*** Begin section ***
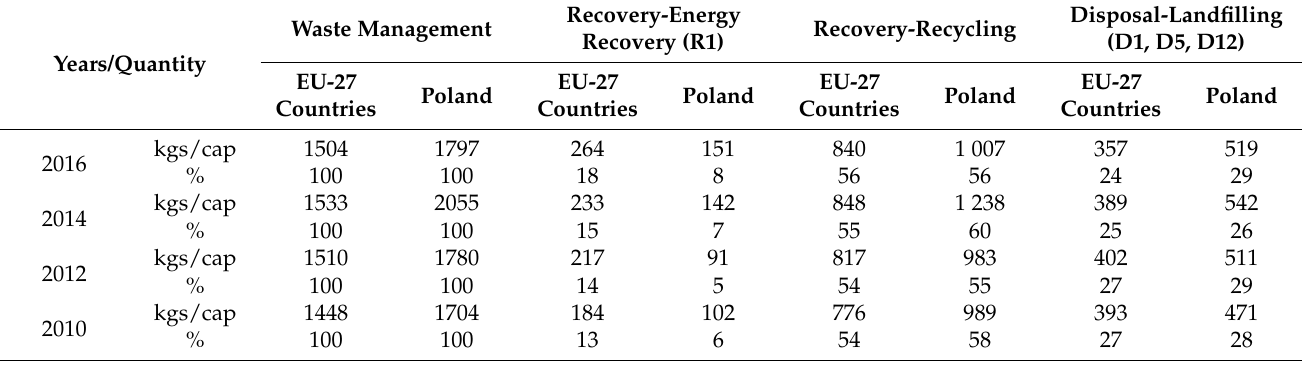
Rows: years/kilograms per capita and percentage; columns: waste management operations/EU and Poland Source: Eurostat, https://ec.europa.eu/eurostat/databrowser/view/ENV_WASOPER__custom_735567/default/table?lang=en. (accessed on 31 June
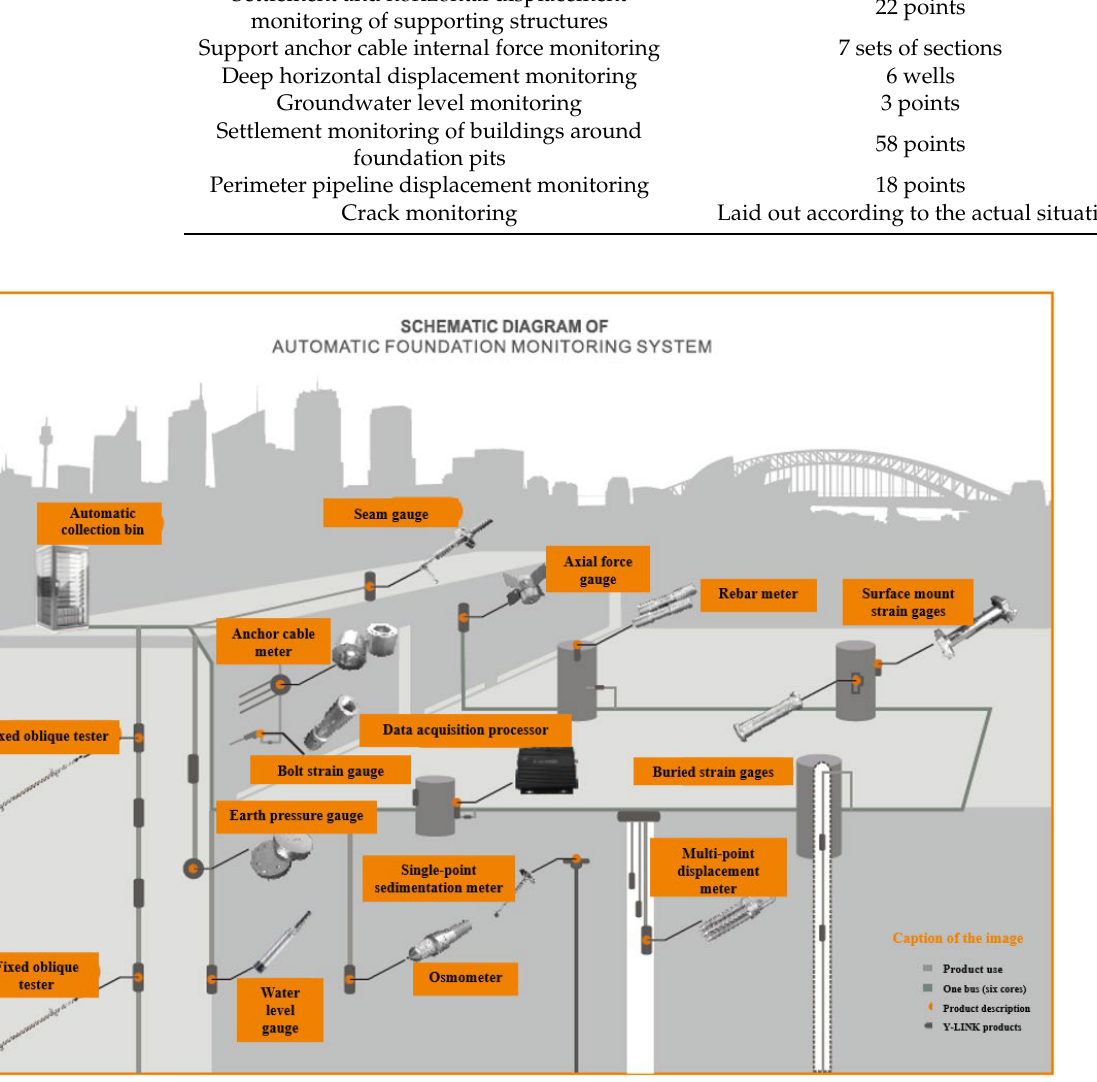
Figure 8. Schematic diagram of foundation pit online monitoring system.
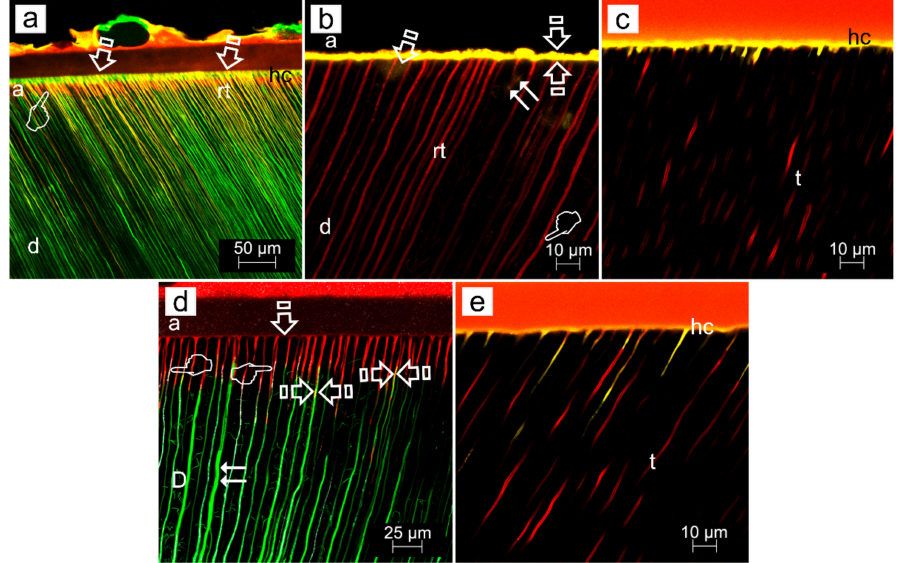
Figure 6. ( a ) CLSM image (reflexion/fluorescence) showing the interfacial characterization and micropermeability of the resin sound dentin-interfaces of SEB, after 24 h of storage, exhibiting micropermeability (arrows) between dentin ( d ) and the adhesive layer ( a ). A limited nanoleakage signal from the hybrid complex (pointer) (hc) may be observed. The adhesive layer showed thin resin tags (rt) when imaged in rhodamine excitation/emission mode (Scale bar: 50 µ m). ( b ) CLSM single-projection image discloses the fluorescent calcium-chelators dye xylenol orange. It is observed the interfacial characterization of the resin/sound dentin interface created using SEB · P-ZnO and mechanical load cycling. Very little micropermeability and nanoleakage (arrow) between dentin ( d ) and the adhesive layer ( a ), and within the dentinal tubules (t) (double arrows), is shown. The presence of some obliterating mineral segment, is adverted (pointers). The adhesive layer displays an intense spectral overlap (yellow) (faced arrows). Long resin tags (rt) are also discernible (scale bar 10 µ m). ( c ) CLSM single-projection images disclose the fluorescent calcium-chelators dye xylenol orange. The interfacial characterization of the resin/caries-affected dentin interface created using SEB · P-ZnCl 2 adhesive applied on smear layer-covered dentin, and then load cycled, imaged in Rhodamine excitation/emission and calcium-chelators dye xylenol orange modes (SEB · P-ZnCl 2 · Xo,) is shown. The interface discloses a clear fluorescence signal within the hybrid complex (hc) and dentinal tubules (t) (Scale bar: 10 µ m). ( d ) CLSM image (reflexion/fluorescence) of the interfacial characterization and micropermeability of the resin/carious-affected dentin-interface of SEB · P-ZnO and mechanically load cycled. Any micropermeability and nanoleakage (arrow) between dentin (D) and the adhesive layer ( a ), but within the dentinal tubules (t) (double arrows), is shown. No further dye diffuses into the adhesive layer and a powerful reflective signal within the dentinal tubules (pointers) is observed. Some resin tags show an intense spectral overlap (yellow) (faced arrows) (Scale bar: 25 µ m). ( e ) CLSM single-projection image discloses fluorescent calcium-chelators dye xylenol orange. The interfacial characterization of the resin/caries-affected dentin interface created using SEB · Bd-ZnCl 2 adhesive applied on smear layer-covered dentin, and then load cycled, imaged in Rhodamine excitation/emission and calcium-chelators dye xylenol orange modes (SEB · Bd- ZnCl 2 · Xo) is shown. The interface exhibits a clear fluorescence signal inside the hybrid complex (hc) and dentinal tubules (t) (Scale bar: 10 µ m). All figures were obtained at 63x-2 with optical zoom at 10 µ m of scale bar. a, adhesive layer; d, dentin; hc: hybrid complex; rt, resin tags; t, dentinal tubules. Previous to adhesive application, bond resins were doped with 0.05 wt% Rhodamine-B, or immersed in 0.5 wt% xylenol orange solution. Fluorescein was activated by blue light (488–495 nm) and emitted yellow/green (520 nm). The ultramorphology evaluation (resin-diffusion) was executed using Rhodamine excitation laser. Fluorescences were or not separated into spectral regions to permit the operator a full control of the region of the light spectrum directed to each channel. More information about the used CLSM technique is provided at reference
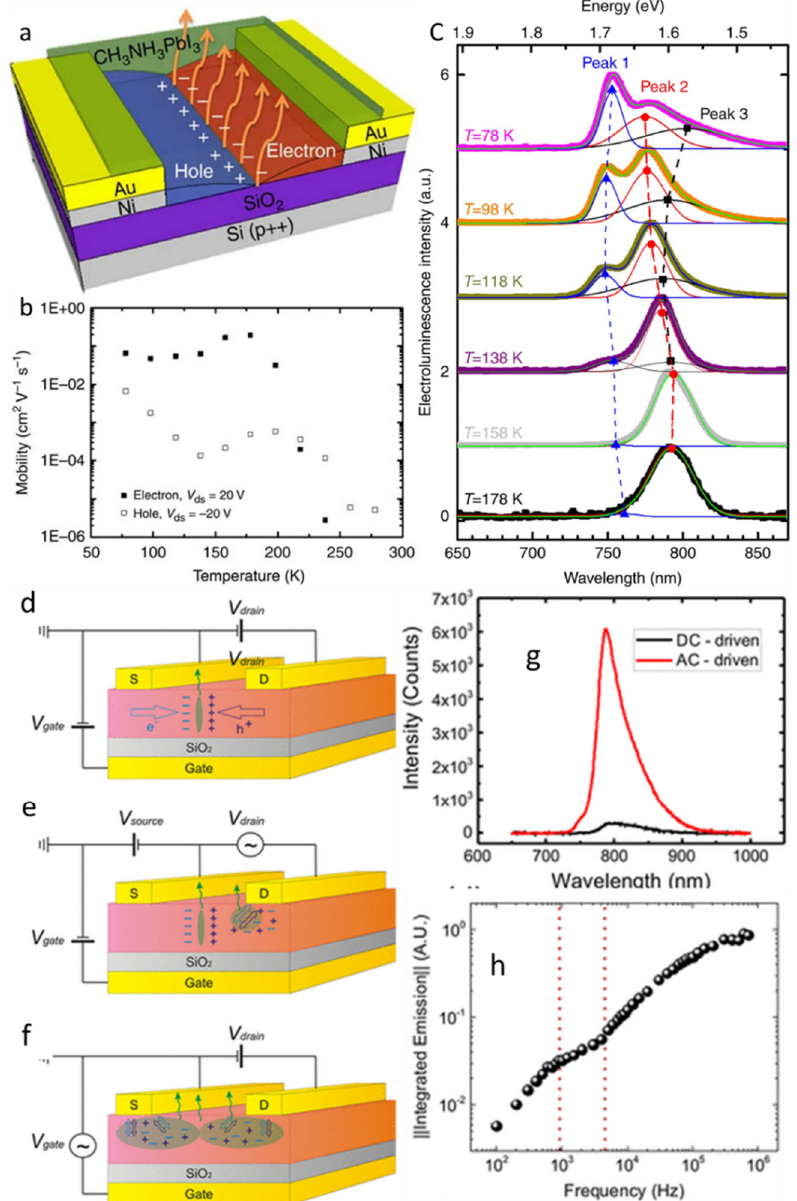
Figure 11. ( a ) The schematic of the bottom gate bottom contact light emitting FET with CH 3 NH 3 PbI 3 thin-film channel. ( b ) Variation in hole and electron mobilities of the same FETs under different operating temperatures and ( c ) electroluminescence spectra of LEFET under different operating temperatures [20]. Copyright 2015, Springer Nature. The schematics of ( d ) DC-driven gate and drain fields form a thin recombining region. ( e ) AC-driven drain field continuously injects the holes and electrons from the drain; ( f ) both electrons and holes are injected from the source and drain by the applied AC-driven gate voltage used for testing LEFETs. Reproduced with permission from [102]. Copyright 2018 Chemical American Society. ( g ) The variation in electroluminescence under fixed and pulsed gate bias and integrated emission with the frequency of the voltage pulse applied at gate. ( h ) Normalized integrated emission of the electroluminescence peaks versus driving voltage frequency. Reproduced with permission from [179]. Copyright 2017 WILEY-VCH Verlag GmbH & Co. KGaA, Weinheim.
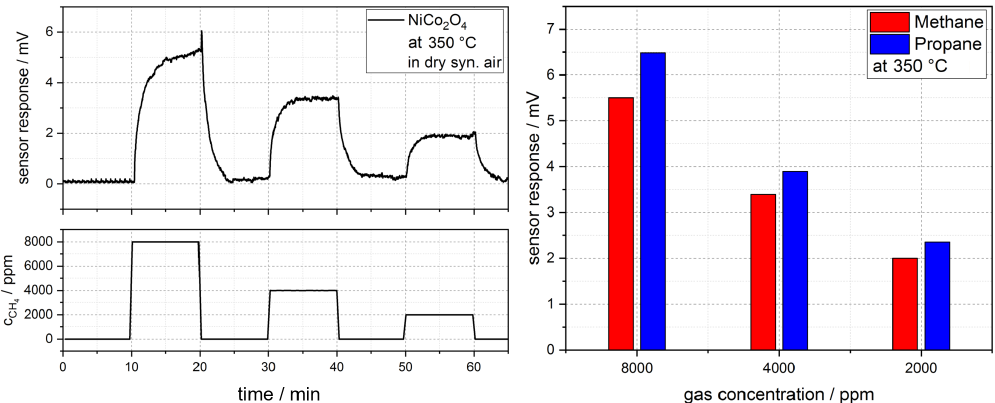
Figure 3. (a) Response of the gas sensor to different methane concentrations below the LEL in dry synthetic air at an ambient temperature of 25 ◦ C. Even 2000ppm methane ( < 5% LEL) could be clearly identified. The graph shows the sensor response without amplification. (b) Comparison of the sensor response to methane and propane in dry synthetic air. Under the same conditions the sensor shows an about 18% higher response to propane.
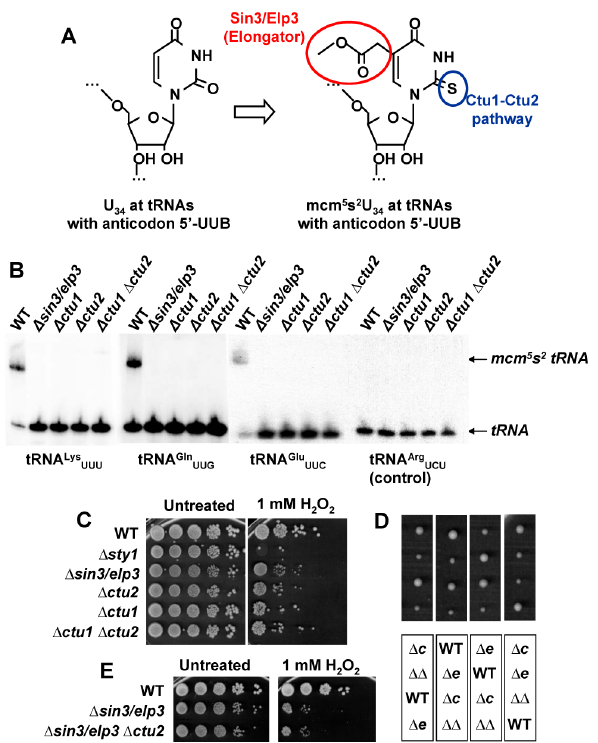
Figure 2. Sin3/Elp3 is required for modification of uridine-34 (U 34 ) at the anticodon of some cytoplasmic tRNAs. (A) Sin3/Elp3 and the Ctu1-Ctu2 pathways are required for the mcm 5 and s 2 modifications, respectively, at U 34 of some anticodons. (B) Northern blot analysis of bulk tRNA isolated from WT (972), IV16 ( D sin3/elp3 ), YDH 644 ( D ctu1 ), IV86 ( D ctu2 ), and YDH 254 ( D ctu1 D ctu2 ) using specific probes against tRNA Lys UUU , tRNA Gln UUG , tRNA Glu UUC and tRNA Arg UCU (negative control) by the APM-gel retardation method. The position of the unmodified ( tRNA ) or modified ( mcm 5 s 2 tRNA ) tRNAs are indicated with arrows. (C) D ctu1 and D ctu2 strains are sensitive to oxidative stress. Serial dilutions from cultures of strains 972 (WT), AV18 ( D sty1 ), IV16 ( D sin3/elp3 ), IV86 ( D ctu2 ), YDH 644 ( D ctu1 ), YDH 254 ( D ctu1 D ctu2 ) were spotted onto rich plates without (Untreated) or with 1 mM H 2 O 2 . (D) Double mutant D sin3 / elp3 D ctu2 colonies are similar in size to single mutant D sin3 / elp3 . Tetrad analysis of a cross between IV16 ( D sin3/elp3 ) and IV86 ( D ctu2 ) strains. Each vertical box corresponds to the four spores of a tetrad. The genotypes of each colony of the top panel are indicated in the corresponding positions of the bottom panel: WT, D ctu2 ( D c), D sin3/elp3 ( D e) or D sin3/elp3 D ctu2 ( DD ) . (E) Single mutant D sin3 / elp3 and double mutant D sin3 / elp3 D ctu2 show similar sensitivity to oxidative stress. Serial dilutions from cultures of strains 972 (WT), IV16 ( D sin3/elp3 ) and JF73 ( D sin3/elp3 D ctu2 ) were spotted onto rich plates without (Untreated) or with 1 mM H 2 O 2 .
*** End section ***
* _Work item_
Go through the listing above and write it all out exactly, leaving out any picture.

* _Written response_
Rows: years/kilograms per capita and percentage; columns: waste management operations/EU and Poland Source: Eurostat, https://ec.europa.eu/eurostat/databrowser/view/ENV_WASOPER__custom_735567/default/table?lang=en. (accessed on 31 June
Figure 8. Schematic diagram of foundation pit online monitoring system.
Figure 6. ( a ) CLSM image (reflexion/fluorescence) showing the interfacial characterization and micropermeability of the resin sound dentin-interfaces of SEB, after 24 h of storage, exhibiting micropermeability (arrows) between dentin ( d ) and the adhesive layer ( a ). A limited nanoleakage signal from the hybrid complex (pointer) (hc) may be observed. The adhesive layer showed thin resin tags (rt) when imaged in rhodamine excitation/emission mode (Scale bar: 50 µ m). ( b ) CLSM single-projection image discloses the fluorescent calcium-chelators dye xylenol orange. It is observed the interfacial characterization of the resin/sound dentin interface created using SEB · P-ZnO and mechanical load cycling. Very little micropermeability and nanoleakage (arrow) between dentin ( d ) and the adhesive layer ( a ), and within the dentinal tubules (t) (double arrows), is shown. The presence of some obliterating mineral segment, is adverted (pointers). The adhesive layer displays an intense spectral overlap (yellow) (faced arrows). Long resin tags (rt) are also discernible (scale bar 10 µ m). ( c ) CLSM single-projection images disclose the fluorescent calcium-chelators dye xylenol orange. The interfacial characterization of the resin/caries-affected dentin interface created using SEB · P-ZnCl 2 adhesive applied on smear layer-covered dentin, and then load cycled, imaged in Rhodamine excitation/emission and calcium-chelators dye xylenol orange modes (SEB · P-ZnCl 2 · Xo,) is shown. The interface discloses a clear fluorescence signal within the hybrid complex (hc) and dentinal tubules (t) (Scale bar: 10 µ m). ( d ) CLSM image (reflexion/fluorescence) of the interfacial characterization and micropermeability of the resin/carious-affected dentin-interface of SEB · P-ZnO and mechanically load cycled. Any micropermeability and nanoleakage (arrow) between dentin (D) and the adhesive layer ( a ), but within the dentinal tubules (t) (double arrows), is shown. No further dye diffuses into the adhesive layer and a powerful reflective signal within the dentinal tubules (pointers) is observed. Some resin tags show an intense spectral overlap (yellow) (faced arrows) (Scale bar: 25 µ m). ( e ) CLSM single-projection image discloses fluorescent calcium-chelators dye xylenol orange. The interfacial characterization of the resin/caries-affected dentin interface created using SEB · Bd-ZnCl 2 adhesive applied on smear layer-covered dentin, and then load cycled, imaged in Rhodamine excitation/emission and calcium-chelators dye xylenol orange modes (SEB · Bd- ZnCl 2 · Xo) is shown. The interface exhibits a clear fluorescence signal inside the hybrid complex (hc) and dentinal tubules (t) (Scale bar: 10 µ m). All figures were obtained at 63x-2 with optical zoom at 10 µ m of scale bar. a, adhesive layer; d, dentin; hc: hybrid complex; rt, resin tags; t, dentinal tubules. Previous to adhesive application, bond resins were doped with 0.05 wt% Rhodamine-B, or immersed in 0.5 wt% xylenol orange solution. Fluorescein was activated by blue light (488–495 nm) and emitted yellow/green (520 nm). The ultramorphology evaluation (resin-diffusion) was executed using Rhodamine excitation laser. Fluorescences were or not separated into spectral regions to permit the operator a full control of the region of the light spectrum directed to each channel. More information about the used CLSM technique is provided at reference
Figure 11. ( a ) The schematic of the bottom gate bottom contact light emitting FET with CH 3 NH 3 PbI 3 thin-film channel. ( b ) Variation in hole and electron mobilities of the same FETs under different operating temperatures and ( c ) electroluminescence spectra of LEFET under different operating temperatures [20]. Copyright 2015, Springer Nature. The schematics of ( d ) DC-driven gate and drain fields form a thin recombining region. ( e ) AC-driven drain field continuously injects the holes and electrons from the drain; ( f ) both electrons and holes are injected from the source and drain by the applied AC-driven gate voltage used for testing LEFETs. Reproduced with permission from [102]. Copyright 2018 Chemical American Society. ( g ) The variation in electroluminescence under fixed and pulsed gate bias and integrated emission with the frequency of the voltage pulse applied at gate. ( h ) Normalized integrated emission of the electroluminescence peaks versus driving voltage frequency. Reproduced with permission from [179]. Copyright 2017 WILEY-VCH Verlag GmbH & Co. KGaA, Weinheim.
Figure 3. (a) Response of the gas sensor to different methane concentrations below the LEL in dry synthetic air at an ambient temperature of 25 ◦ C. Even 2000ppm methane ( < 5% LEL) could be clearly identified. The graph shows the sensor response without amplification. (b) Comparison of the sensor response to methane and propane in dry synthetic air. Under the same conditions the sensor shows an about 18% higher response to propane.
Figure 2. Sin3/Elp3 is required for modification of uridine-34 (U 34 ) at the anticodon of some cytoplasmic tRNAs. (A) Sin3/Elp3 and the Ctu1-Ctu2 pathways are required for the mcm 5 and s 2 modifications, respectively, at U 34 of some anticodons. (B) Northern blot analysis of bulk tRNA isolated from WT (972), IV16 ( D sin3/elp3 ), YDH 644 ( D ctu1 ), IV86 ( D ctu2 ), and YDH 254 ( D ctu1 D ctu2 ) using specific probes against tRNA Lys UUU , tRNA Gln UUG , tRNA Glu UUC and tRNA Arg UCU (negative control) by the APM-gel retardation method. The position of the unmodified ( tRNA ) or modified ( mcm 5 s 2 tRNA ) tRNAs are indicated with arrows. (C) D ctu1 and D ctu2 strains are sensitive to oxidative stress. Serial dilutions from cultures of strains 972 (WT), AV18 ( D sty1 ), IV16 ( D sin3/elp3 ), IV86 ( D ctu2 ), YDH 644 ( D ctu1 ), YDH 254 ( D ctu1 D ctu2 ) were spotted onto rich plates without (Untreated) or with 1 mM H 2 O 2 . (D) Double mutant D sin3 / elp3 D ctu2 colonies are similar in size to single mutant D sin3 / elp3 . Tetrad analysis of a cross between IV16 ( D sin3/elp3 ) and IV86 ( D ctu2 ) strains. Each vertical box corresponds to the four spores of a tetrad. The genotypes of each colony of the top panel are indicated in the corresponding positions of the bottom panel: WT, D ctu2 ( D c), D sin3/elp3 ( D e) or D sin3/elp3 D ctu2 ( DD ) . (E) Single mutant D sin3 / elp3 and double mutant D sin3 / elp3 D ctu2 show similar sensitivity to oxidative stress. Serial dilutions from cultures of strains 972 (WT), IV16 ( D sin3/elp3 ) and JF73 ( D sin3/elp3 D ctu2 ) were spotted onto rich plates without (Untreated) or with 1 mM H 2 O 2 .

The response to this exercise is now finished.